The `tinyroberta-squad2` model is capable of performing extractive question answering, where it can identify the span of text from a given passage that answers a given question. For example, given the question "What is the capital of France?" and the context "Paris is the capital of France", the model would correctly predict "Paris" as the answer.

## What can I use it for?

The `tinyroberta-squad2` model can be useful for building question answering systems, such as chatbots or virtual assistants, that can provide answers to users' questions by searching through a database of documents.

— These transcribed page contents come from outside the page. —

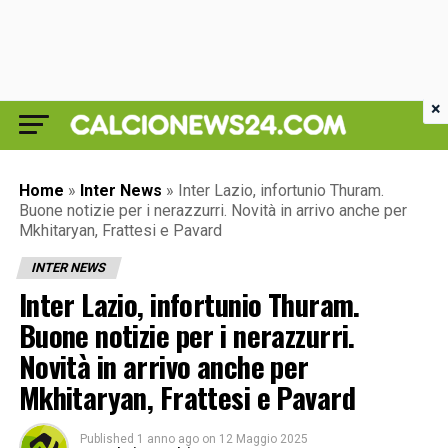
×
Home
»
Inter News
»
Inter Lazio, infortunio Thuram.
Buone notizie per i nerazzurri. Novità in arrivo anche per
Mkhitaryan, Frattesi e Pavard
INTER NEWS
Inter Lazio, infortunio Thuram.
Buone notizie per i nerazzurri.
Novità in arrivo anche per
Mkhitaryan, Frattesi e Pavard
Published
1 anno ago
on
12 Maggio 2025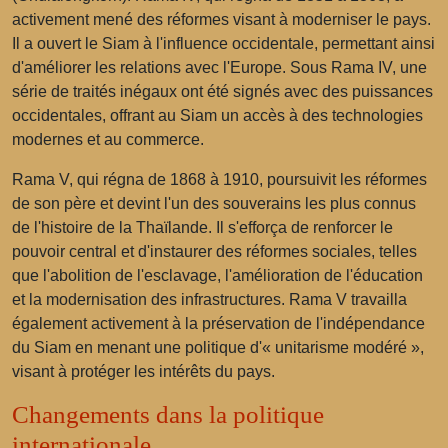
activement mené des réformes visant à moderniser le pays.
Il a ouvert le Siam à l'influence occidentale, permettant ainsi
d'améliorer les relations avec l'Europe. Sous Rama IV, une
série de traités inégaux ont été signés avec des puissances
occidentales, offrant au Siam un accès à des technologies
modernes et au commerce.
Rama V, qui régna de 1868 à 1910, poursuivit les réformes
de son père et devint l'un des souverains les plus connus
de l'histoire de la Thaïlande. Il s'efforça de renforcer le
pouvoir central et d'instaurer des réformes sociales, telles
que l'abolition de l'esclavage, l'amélioration de l'éducation
et la modernisation des infrastructures. Rama V travailla
également activement à la préservation de l'indépendance
du Siam en menant une politique d'« unitarisme modéré »,
visant à protéger les intérêts du pays.
Changements dans la politique
internationale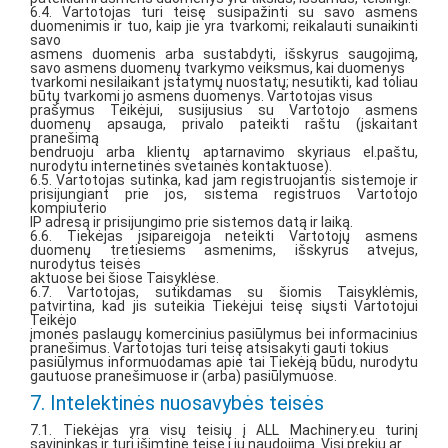
6.4. Vartotojas turi teisę susipažinti su savo asmens
duomenimis ir tuo, kaip jie yra tvarkomi; reikalauti sunaikinti
savo
asmens duomenis arba sustabdyti, išskyrus saugojimą,
savo asmens duomenų tvarkymo veiksmus, kai duomenys
tvarkomi nesilaikant įstatymų nuostatų; nesutikti, kad toliau
būtų tvarkomi jo asmens duomenys. Vartotojas visus
prašymus Teikėjui, susijusius su Vartotojo asmens
duomenų apsauga, privalo pateikti raštu (įskaitant
pranešimą
bendruoju arba klientų aptarnavimo skyriaus el.paštu,
nurodytu internetinės svetainės kontaktuose).
6.5. Vartotojas sutinka, kad jam registruojantis sistemoje ir
prisijungiant prie jos, sistema registruos Vartotojo
kompiuterio
IP adresą ir prisijungimo prie sistemos datą ir laiką.
6.6. Tiekėjas įsipareigoja neteikti Vartotojų asmens
duomenų tretiesiems asmenims, išskyrus atvejus,
nurodytus teisės
aktuose bei šiose Taisyklėse.
6.7. Vartotojas, sutikdamas su šiomis Taisyklėmis,
patvirtina, kad jis suteikia Tiekėjui teisę siųsti Vartotojui
Teikėjo
įmonės paslaugų komercinius pasiūlymus bei informacinius
pranešimus. Vartotojas turi teisę atsisakyti gauti tokius
pasiūlymus informuodamas apie tai Tiekėją būdu, nurodytu
gautuose pranešimuose ir (arba) pasiūlymuose.
7. Intelektinės nuosavybės teisės
7.1. Tiekėjas yra visų teisių į ALL Machinery.eu turinį
savininkas ir turi išimtinę teisę į jų naudojimą. Visi prekių ar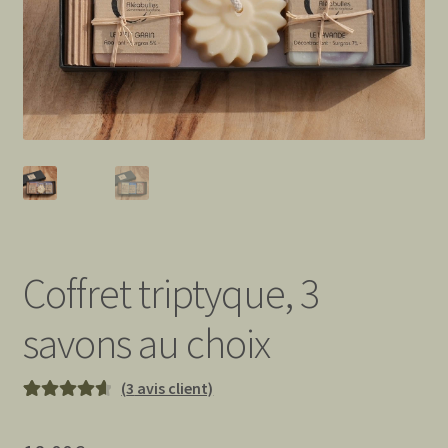
Coffret triptyque, 3
savons au choix
(
3
avis client)
Noté
3
4.67
sur 5 basé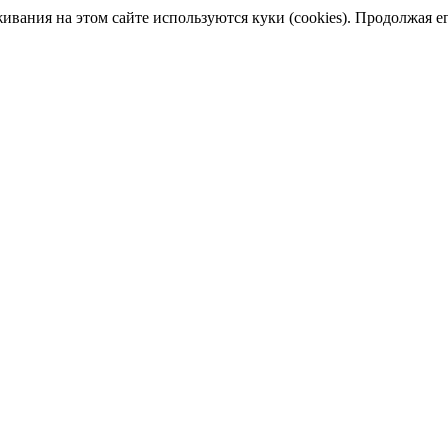
ания на этом сайте используются куки (cookies). Продолжая его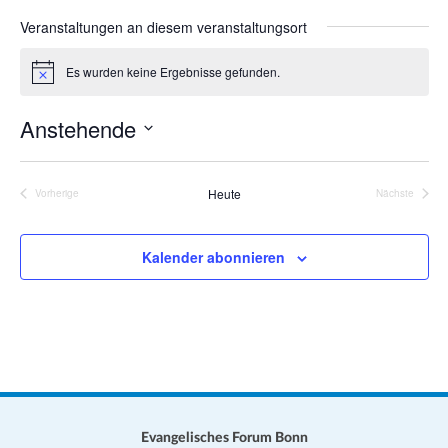
a
s
Veranstaltungen an diesem veranstaltungsort
t
e
i
Es wurden keine Ergebnisse gefunden.
H
o
i
n
n
Anstehende
w
e
D
i
s
a
Heute
Vorherige
Nächste
Veranstaltungen
Veranstalt
t
u
Kalender abonnieren
m
w
ä
h
l
e
n
.
Evangelisches Forum Bonn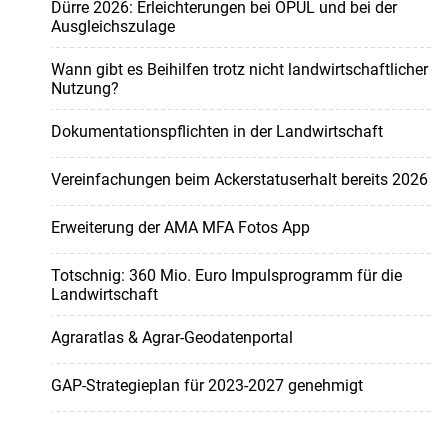
Dürre 2026: Erleichterungen bei ÖPUL und bei der
Ausgleichszulage
Wann gibt es Beihilfen trotz nicht landwirtschaftlicher
Nutzung?
Dokumentationspflichten in der Landwirtschaft
Vereinfachungen beim Ackerstatuserhalt bereits 2026
Erweiterung der AMA MFA Fotos App
Totschnig: 360 Mio. Euro Impulsprogramm für die
Landwirtschaft
Agraratlas & Agrar-Geodatenportal
GAP-Strategieplan für 2023-2027 genehmigt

The model's small size and fast inference speed make it particularly well-suited for deployment in resource-constrained environments or on mobile devices.

To use the `tinyroberta-squad2` model in your own projects, you can load it using the Haystack framework, as shown in the [example pipeline](https://haystack.deepset.ai/tutorials/first-qa-system) on the Haystack website. Alternatively, you can use the model directly with the Transformers library, as demonstrated in the [Transformers documentation](https://huggingface.co/deepset/tinyroberta-squad2).

## Things to try

One interesting aspect of the `tinyroberta-squad2` model is its distillation process, where a smaller, more efficient model was created by learning from a larger, more powerful teacher model. This technique can be applied to other types of models and tasks, and it would be interesting to explore how the performance and characteristics of the distilled model compare to the teacher model, as well as to other distilled models.

Another area to explore is the model's performance on different types of questions and contexts, such as those involving specialized terminology, complex reasoning, or multi-sentence answers. Understanding the model's strengths and weaknesses can help guide the development of more robust and versatile question answering systems.